Edit the lines from the one with "https://x.com/snb_bns" to the one with "Data protection" by replacing "Quick links" with "Useful links", and keep everything else the same.

(Collected data)
- - - -

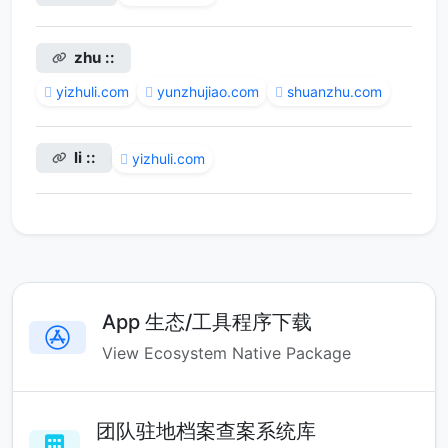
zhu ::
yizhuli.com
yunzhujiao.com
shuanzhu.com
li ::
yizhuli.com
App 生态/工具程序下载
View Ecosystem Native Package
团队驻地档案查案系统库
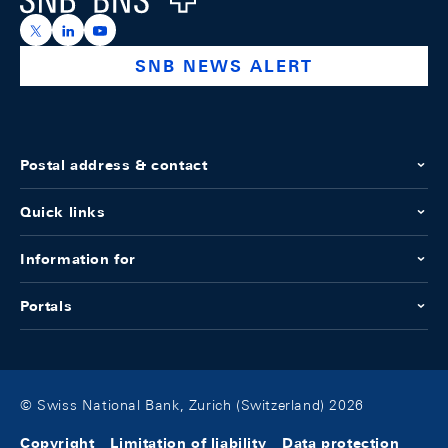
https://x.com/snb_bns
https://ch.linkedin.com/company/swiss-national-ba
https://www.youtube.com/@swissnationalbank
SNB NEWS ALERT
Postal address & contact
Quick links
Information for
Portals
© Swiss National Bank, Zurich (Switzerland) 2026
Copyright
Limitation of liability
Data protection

- - - -

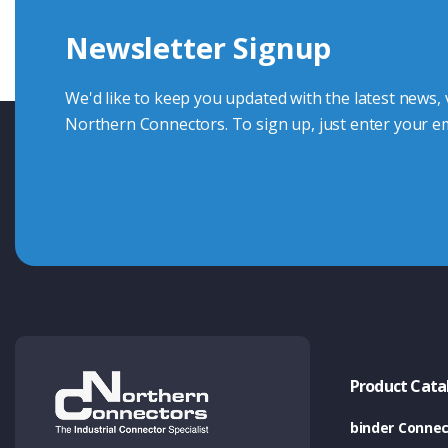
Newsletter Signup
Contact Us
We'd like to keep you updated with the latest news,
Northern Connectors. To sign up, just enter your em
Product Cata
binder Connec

- - - -

Exercise response »
https://x.com/snb_bns
https://ch.linkedin.com/company/swiss-national-ba
https://www.youtube.com/@swissnationalbank
SNB NEWS ALERT
Postal address & contact
Useful links
Information for
Portals
© Swiss National Bank, Zurich (Switzerland) 2026
Copyright
Limitation of liability
Data protection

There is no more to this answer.